Auch Jay und Quinn treffen dort auf Ella. Beide könnten unterschiedlicher nicht sein. Jay steht allein da und versucht sich mit Tricks und kleinen Gaunereien durchzuschlagen. Quinn dagegen wurde tatsächlich mit dem goldenen Löffel im Mund geboren. Mit einem Koffer voll Kleidung und Familienjuwelen ist sie vom Landsitz ihrer Eltern abgehauen, weil sie in London helfen will.

So erzählen die jungen Heranwachsenden schließlich Nacht für Nacht von ihren Wünschen und Träumen. Gibt es Hoffnung für die Zukunft? Doch bereits durch die ersten Zeilen des Buches wird man gewarnt, am Ende des Buches wird einer nicht mehr sein…

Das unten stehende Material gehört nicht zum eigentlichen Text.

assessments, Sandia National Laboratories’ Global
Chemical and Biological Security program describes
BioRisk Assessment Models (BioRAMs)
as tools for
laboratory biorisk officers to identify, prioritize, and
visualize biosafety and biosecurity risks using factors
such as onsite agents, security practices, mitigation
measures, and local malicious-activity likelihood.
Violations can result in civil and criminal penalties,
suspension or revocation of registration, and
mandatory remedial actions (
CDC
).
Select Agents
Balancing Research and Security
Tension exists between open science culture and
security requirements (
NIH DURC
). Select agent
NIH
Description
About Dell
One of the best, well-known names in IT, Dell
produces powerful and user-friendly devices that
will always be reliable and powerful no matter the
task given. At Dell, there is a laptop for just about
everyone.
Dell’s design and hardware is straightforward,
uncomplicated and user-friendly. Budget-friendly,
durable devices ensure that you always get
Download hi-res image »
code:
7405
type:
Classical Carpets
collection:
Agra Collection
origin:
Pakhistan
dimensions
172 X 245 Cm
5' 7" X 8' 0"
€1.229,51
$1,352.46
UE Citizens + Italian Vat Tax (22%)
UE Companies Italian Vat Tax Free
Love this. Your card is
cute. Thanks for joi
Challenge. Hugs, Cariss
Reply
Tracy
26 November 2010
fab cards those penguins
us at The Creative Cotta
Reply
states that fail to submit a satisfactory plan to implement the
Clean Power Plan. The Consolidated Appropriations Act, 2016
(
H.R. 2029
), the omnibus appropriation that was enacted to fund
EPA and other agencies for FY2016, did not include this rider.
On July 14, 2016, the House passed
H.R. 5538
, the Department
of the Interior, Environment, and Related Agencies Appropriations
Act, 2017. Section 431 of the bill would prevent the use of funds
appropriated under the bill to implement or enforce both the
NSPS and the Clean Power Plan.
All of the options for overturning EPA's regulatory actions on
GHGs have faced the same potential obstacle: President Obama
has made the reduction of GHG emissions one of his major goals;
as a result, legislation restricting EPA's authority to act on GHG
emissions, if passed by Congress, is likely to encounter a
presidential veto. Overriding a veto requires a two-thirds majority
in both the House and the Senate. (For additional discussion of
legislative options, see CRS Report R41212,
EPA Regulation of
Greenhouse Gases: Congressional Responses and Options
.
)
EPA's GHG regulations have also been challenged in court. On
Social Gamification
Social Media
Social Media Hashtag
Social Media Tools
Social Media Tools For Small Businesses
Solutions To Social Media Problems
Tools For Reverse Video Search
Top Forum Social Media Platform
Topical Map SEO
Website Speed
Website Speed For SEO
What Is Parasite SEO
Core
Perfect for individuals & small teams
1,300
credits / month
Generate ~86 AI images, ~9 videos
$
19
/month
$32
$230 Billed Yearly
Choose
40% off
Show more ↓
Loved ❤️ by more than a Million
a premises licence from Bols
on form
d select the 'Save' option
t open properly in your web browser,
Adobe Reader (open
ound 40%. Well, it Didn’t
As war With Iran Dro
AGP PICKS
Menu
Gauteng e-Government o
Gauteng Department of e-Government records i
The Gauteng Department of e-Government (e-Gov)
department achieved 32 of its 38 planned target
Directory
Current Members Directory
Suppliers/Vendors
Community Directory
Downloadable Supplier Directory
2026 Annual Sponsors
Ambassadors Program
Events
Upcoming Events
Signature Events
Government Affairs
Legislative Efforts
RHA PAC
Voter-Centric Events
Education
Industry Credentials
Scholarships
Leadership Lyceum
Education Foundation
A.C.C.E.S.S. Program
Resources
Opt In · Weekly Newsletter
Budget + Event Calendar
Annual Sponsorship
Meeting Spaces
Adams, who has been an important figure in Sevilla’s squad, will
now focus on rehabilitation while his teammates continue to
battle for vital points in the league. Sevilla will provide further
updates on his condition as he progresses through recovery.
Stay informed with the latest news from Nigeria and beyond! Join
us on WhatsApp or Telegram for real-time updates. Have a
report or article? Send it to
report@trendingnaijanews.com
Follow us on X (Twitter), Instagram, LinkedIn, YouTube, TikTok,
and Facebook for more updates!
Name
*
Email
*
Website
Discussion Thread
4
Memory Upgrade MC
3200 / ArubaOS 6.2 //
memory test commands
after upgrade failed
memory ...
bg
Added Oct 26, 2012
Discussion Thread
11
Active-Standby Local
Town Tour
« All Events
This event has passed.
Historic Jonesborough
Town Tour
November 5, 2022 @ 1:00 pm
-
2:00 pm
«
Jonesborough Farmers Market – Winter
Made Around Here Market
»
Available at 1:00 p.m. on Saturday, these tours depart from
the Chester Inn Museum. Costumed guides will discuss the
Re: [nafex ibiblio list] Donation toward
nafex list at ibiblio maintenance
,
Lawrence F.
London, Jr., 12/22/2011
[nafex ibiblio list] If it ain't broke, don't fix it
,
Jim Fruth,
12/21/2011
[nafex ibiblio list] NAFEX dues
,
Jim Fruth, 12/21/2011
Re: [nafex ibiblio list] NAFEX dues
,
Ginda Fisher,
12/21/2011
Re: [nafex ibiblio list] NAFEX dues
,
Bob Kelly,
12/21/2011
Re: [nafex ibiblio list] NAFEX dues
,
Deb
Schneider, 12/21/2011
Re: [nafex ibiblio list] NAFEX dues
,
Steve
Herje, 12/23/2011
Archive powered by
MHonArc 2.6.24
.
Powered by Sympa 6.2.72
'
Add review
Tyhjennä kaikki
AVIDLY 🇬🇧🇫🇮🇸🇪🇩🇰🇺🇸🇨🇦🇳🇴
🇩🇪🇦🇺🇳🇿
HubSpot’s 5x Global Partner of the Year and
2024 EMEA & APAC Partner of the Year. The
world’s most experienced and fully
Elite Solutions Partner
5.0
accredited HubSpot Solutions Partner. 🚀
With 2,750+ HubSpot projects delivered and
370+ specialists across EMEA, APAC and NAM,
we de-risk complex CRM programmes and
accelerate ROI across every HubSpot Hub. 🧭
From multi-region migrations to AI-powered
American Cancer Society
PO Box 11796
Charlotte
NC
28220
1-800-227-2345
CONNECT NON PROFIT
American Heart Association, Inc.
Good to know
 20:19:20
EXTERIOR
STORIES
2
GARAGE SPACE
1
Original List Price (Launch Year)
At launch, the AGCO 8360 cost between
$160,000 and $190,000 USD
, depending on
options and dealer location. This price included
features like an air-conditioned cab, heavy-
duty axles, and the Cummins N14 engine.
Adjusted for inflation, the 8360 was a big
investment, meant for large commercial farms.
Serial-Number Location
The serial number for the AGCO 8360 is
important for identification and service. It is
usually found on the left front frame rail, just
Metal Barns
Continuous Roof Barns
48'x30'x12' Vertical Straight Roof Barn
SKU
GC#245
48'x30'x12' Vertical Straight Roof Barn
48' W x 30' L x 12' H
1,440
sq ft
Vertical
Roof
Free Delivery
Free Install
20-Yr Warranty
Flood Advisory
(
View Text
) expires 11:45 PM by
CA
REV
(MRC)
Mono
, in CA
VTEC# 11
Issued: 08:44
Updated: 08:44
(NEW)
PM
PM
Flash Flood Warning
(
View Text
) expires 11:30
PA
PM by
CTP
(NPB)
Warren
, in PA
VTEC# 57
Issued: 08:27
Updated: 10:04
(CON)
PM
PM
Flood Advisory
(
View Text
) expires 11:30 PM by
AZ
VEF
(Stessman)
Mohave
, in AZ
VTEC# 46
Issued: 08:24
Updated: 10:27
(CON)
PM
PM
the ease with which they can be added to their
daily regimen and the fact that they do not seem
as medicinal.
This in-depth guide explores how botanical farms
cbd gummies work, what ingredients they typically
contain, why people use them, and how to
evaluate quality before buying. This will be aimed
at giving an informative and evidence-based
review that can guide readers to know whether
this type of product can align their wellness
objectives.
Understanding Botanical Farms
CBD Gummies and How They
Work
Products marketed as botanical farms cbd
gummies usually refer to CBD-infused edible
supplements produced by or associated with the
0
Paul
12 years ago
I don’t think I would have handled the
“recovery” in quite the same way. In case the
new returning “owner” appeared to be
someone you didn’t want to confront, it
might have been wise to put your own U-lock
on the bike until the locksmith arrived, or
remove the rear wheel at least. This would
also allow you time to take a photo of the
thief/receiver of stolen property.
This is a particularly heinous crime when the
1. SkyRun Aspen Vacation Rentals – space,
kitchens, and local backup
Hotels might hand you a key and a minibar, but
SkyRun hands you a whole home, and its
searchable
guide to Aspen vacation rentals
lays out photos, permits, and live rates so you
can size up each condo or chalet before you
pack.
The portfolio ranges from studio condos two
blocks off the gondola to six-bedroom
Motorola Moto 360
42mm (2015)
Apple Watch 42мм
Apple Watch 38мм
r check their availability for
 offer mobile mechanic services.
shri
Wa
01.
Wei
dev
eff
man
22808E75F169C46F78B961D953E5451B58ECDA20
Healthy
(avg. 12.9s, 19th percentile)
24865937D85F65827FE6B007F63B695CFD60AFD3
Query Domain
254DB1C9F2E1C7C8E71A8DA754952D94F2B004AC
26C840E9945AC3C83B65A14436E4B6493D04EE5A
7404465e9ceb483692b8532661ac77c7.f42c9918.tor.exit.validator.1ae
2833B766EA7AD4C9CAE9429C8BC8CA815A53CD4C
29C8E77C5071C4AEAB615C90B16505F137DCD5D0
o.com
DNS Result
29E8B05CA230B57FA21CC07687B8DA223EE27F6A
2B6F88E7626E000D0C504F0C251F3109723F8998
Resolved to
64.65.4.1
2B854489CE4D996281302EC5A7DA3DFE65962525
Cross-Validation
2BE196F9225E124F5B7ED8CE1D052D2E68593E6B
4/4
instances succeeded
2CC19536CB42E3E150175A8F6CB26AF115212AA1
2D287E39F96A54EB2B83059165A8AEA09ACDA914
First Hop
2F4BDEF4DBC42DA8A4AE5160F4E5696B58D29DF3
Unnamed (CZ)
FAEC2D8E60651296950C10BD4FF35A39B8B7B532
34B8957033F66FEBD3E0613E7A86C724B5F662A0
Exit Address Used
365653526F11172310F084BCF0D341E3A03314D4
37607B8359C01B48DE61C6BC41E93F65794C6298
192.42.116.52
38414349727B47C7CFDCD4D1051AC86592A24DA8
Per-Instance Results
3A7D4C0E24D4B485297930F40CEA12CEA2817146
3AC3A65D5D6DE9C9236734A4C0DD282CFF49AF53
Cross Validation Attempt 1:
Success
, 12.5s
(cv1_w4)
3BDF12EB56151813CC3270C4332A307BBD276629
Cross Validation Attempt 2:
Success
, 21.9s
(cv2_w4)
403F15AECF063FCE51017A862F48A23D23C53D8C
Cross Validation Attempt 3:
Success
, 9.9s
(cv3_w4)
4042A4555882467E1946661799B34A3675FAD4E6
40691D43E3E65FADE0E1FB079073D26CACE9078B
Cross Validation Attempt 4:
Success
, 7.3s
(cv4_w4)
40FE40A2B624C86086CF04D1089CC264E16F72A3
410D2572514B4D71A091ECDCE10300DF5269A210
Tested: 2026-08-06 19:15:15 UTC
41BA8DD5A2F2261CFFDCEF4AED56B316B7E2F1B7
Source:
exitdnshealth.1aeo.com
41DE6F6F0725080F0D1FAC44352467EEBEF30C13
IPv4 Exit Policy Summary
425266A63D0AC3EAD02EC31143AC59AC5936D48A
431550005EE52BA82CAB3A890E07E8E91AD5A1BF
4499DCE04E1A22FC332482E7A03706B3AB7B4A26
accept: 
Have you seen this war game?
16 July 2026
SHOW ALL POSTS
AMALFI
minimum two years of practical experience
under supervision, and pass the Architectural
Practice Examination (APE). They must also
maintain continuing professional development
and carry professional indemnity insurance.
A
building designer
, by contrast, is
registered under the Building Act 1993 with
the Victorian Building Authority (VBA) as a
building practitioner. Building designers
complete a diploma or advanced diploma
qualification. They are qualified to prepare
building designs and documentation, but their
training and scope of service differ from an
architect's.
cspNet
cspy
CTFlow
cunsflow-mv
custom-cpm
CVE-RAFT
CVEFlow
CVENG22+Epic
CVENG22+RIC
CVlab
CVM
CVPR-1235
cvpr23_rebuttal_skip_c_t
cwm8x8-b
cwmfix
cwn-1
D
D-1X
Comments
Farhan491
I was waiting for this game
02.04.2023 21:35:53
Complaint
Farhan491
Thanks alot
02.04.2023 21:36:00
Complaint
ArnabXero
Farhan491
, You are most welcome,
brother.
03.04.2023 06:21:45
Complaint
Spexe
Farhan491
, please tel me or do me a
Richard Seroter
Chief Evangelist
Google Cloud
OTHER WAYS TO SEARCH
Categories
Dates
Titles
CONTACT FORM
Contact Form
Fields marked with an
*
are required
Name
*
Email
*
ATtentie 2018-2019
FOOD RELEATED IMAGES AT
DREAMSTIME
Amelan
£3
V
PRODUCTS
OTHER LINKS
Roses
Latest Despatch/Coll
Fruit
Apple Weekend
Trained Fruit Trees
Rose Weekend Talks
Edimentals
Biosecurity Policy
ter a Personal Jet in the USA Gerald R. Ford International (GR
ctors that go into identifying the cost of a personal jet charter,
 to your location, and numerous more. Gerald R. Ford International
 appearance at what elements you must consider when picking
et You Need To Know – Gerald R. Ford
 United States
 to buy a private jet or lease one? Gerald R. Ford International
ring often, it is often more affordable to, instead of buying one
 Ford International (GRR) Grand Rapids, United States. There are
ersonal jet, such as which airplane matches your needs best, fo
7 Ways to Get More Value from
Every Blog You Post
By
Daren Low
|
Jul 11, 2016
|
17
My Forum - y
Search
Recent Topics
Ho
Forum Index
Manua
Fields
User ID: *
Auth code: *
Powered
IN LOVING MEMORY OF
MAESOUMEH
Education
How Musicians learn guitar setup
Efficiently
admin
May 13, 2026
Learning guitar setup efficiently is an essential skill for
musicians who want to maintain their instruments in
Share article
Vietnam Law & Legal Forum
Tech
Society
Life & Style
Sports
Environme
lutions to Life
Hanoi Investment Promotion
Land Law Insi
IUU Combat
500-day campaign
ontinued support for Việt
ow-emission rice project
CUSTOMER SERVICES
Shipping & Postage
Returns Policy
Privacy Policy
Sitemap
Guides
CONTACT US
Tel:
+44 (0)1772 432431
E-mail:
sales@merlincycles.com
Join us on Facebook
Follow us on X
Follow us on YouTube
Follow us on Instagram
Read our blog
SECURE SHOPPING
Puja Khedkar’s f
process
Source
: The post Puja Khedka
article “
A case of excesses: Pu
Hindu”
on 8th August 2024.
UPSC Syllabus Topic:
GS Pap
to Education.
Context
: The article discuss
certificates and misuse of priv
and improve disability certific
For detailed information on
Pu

„Nächte im Tunnel“ habe ich bereits vor einigen Wochen gelesen, aber es ist wie so häufig mit Themen, die einem zum Nachdenken bringen, man kann die Worte nicht sofort zu Papier bringen.

Die Thematik des Zweiten Weltkrieges ist wichtig und darf nicht vergessen werden. Die aktuellen Nachrichten zeigen dies leider immer wieder. Vielleicht waren es die Bilder der ukrainischen Bevölkerung im hiesigen U-Bahn-Tunnel, vielleicht aber allein die Vorstellung, dass junge Menschen einer Zukunft beraubt werden, weil ein Krieg ausbricht.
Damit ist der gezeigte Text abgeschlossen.